A lot has been said recently about how people tend to live in their own "bubble" of influence. That is to say, they build themselves into a sort of "cocoon of comfort" around their own ideologies, their own accepted reality or "truths" that can be very hard to penetrate.
One of the most frustrating "truths" for me is this seemingly common understanding that science and religious faith can't mix. It can only be one or the other. I have two problems with this. First is that this idea completely ignores the idea that there is any intellectualism within religious faith. We Catholics have this in abundance! Second is this idea assumes that God can't be at work when it comes to scientific endeavors. Here again, we Catholics know that God can be seen in his creation regardless of how that creation is studied, be it the mechanics of the building blocks of life or the discover of new possibly habitable planets.
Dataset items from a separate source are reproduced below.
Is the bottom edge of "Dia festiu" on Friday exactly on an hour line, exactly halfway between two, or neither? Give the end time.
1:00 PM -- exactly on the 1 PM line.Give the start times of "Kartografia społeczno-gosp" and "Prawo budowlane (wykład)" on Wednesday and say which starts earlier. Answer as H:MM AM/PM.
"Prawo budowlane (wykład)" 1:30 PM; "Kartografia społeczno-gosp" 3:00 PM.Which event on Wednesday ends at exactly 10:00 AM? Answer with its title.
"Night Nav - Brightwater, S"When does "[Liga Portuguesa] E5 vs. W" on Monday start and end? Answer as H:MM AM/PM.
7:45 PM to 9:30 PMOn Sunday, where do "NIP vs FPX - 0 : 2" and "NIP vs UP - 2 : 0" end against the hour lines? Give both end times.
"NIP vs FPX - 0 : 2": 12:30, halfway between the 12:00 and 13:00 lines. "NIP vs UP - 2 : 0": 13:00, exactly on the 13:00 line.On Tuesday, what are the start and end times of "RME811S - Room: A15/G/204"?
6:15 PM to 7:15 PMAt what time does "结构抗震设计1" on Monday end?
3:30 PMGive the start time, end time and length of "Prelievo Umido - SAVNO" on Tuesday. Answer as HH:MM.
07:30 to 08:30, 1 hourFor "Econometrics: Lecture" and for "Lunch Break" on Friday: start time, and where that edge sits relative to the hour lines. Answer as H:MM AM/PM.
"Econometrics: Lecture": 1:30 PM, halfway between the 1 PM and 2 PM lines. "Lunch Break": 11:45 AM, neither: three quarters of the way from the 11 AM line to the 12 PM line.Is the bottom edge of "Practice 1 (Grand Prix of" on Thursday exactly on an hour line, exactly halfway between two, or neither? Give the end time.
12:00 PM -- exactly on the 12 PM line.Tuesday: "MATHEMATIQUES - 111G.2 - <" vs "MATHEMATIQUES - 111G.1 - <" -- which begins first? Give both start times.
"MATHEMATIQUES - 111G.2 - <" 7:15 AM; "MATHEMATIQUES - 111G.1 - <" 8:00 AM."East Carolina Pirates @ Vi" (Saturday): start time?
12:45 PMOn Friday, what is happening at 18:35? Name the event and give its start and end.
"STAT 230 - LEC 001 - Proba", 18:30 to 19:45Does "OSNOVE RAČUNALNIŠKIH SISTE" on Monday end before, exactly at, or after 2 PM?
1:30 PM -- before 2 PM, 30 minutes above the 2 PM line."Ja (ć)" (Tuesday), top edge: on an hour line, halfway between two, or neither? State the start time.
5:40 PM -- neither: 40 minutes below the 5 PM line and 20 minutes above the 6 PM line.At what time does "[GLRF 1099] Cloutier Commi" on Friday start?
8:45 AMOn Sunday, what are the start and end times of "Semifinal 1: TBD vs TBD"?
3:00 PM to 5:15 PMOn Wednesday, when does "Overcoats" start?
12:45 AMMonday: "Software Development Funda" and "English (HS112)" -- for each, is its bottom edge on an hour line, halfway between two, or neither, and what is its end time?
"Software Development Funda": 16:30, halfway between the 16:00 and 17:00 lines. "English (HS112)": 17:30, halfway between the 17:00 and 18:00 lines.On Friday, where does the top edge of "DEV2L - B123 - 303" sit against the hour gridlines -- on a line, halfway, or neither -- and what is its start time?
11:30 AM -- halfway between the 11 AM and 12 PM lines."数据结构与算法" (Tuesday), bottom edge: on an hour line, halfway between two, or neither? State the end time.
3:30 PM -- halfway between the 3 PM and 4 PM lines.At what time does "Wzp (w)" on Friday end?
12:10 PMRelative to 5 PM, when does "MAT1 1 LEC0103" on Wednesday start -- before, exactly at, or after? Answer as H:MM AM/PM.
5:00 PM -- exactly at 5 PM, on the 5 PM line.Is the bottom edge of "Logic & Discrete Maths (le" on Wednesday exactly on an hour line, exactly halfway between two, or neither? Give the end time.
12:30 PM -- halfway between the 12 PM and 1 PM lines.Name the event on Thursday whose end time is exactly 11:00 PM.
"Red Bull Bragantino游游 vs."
Now by way of full disclosure, I lived my elementary and high school life in Catholic schools. That's my "bubble of influence." But as anyone with similar experience knows, the study of the sciences and the scientific method is alive, well, and thriving in our Catholic schools. Least there be any doubt about this, I'm reminded of what my sophomore Biology teacher, who among other things was a Capuchin Franciscan priest, told us the first day of class: "That the theory of evolution does not contradict anything about our faith. Science and religion can live together. In fact, science can show us how God built his creation, allowing us to grow closer to him." Or something to that affect... it was 40 years ago for me... so while the quote might not be exact, the sentiment surely is.
Need more proof? The article referenced here (http://aleteia.org/2016/09/30/interview-on-faith-and-science-with-brother-guy-consolmagno/) is a great interview with Vatican Astronomer Br. Guy Consolmagno where they discuss the intersection of faith and science. Here again, the Church has had a very fruitful relationship with science, yet all anyone can remember is how the pope put Galileo under house arrest (forgetting for the moment that this was politically motivated; a battle between a particular pope and a particularly egotistical scientist, and not some epic battle between the Church and science). Read the article for some enlightenment.
And that takes me back to "bubbles" of influence. The best way to crack these bubbles is through education and experience... and that includes education and experience outside of our normal personal cocoons of comfort.
When I first started college in 1980, a great state university (and a real culture shock from my small Catholic high school), we were taught that the definition of "university" was an "open forum for ideas." Any ideas. And all these ideas got subjected to the same credible academic rigor in order to help us inform our own minds so we could come to our own reasoned conclusions. And there were no ideas or "beliefs" that were immune to this scrutiny. There should be no ideas or beliefs that are immune to this scrutiny. And if there's anything I learned from 12 years of formal Catholic education, is that our Catholic tradition has a solid intellectual footing to withstand this level scrutiny without undermining those elements that require faith in God.
During and after college I also took advantage of opportunities to travel, both around the US and outside the US. Here again, by becoming exposed to different people and cultures, by hearing their perspectives from their points of view, I could see my own "bubble" starting to crack in some unexpected and enlightening ways. Like almost all Americans, my ancestors took a leap of faith and immigrated to the US to build a better life. People having the courage to leave their cocoons of comfort (or at least, familiarity) to step into the unknown and unexpected. Daring to break the bubble in the hopes of a better life for them and their children.
When I was growing up, I was taught that the bubble needs to be broken. That we need to expose ourselves to new things, new ideas. Only then can we know who we are. We also learned that even by breaking that bubble, we still had two things we could fall back on... our family and our faith.
Today, however, I am concerned. There are those who feel that the bubble is sacred. That the bubble shouldn't be broken. That they have the right to live in that bubble. And the bubble should be insulated and reinforced so nothing can get in. And worse, they believe that everything else should conform to their bubble. And those things that don't fit in their bubble are by their very nature something to be feared or destroyed. I have a problem with this. This is not our faith. This is not Christ.
Jesus did not teach us to hide in a bubble. Jesus taught us to reach out to others. Jesus taught us that we had a duty to those in need. He taught us that he did not come to abolish the Law, but to fulfill it. That same Mosaic Law that specifically called for caring of widows, orphans, and foreigners... the outcast, those who are in need, to become their benefactors to bring them into community. Jesus didn't eat with just the Pharisees, he also ate with tax collectors, prostitutes, and those reviled by polite society. He wanted to heal them and bring them into the kingdom. We are called to break the bubble, and in doing so, find the Lord.
After all, cocoons are meant to be broken, for only then can the beauty within be revealed.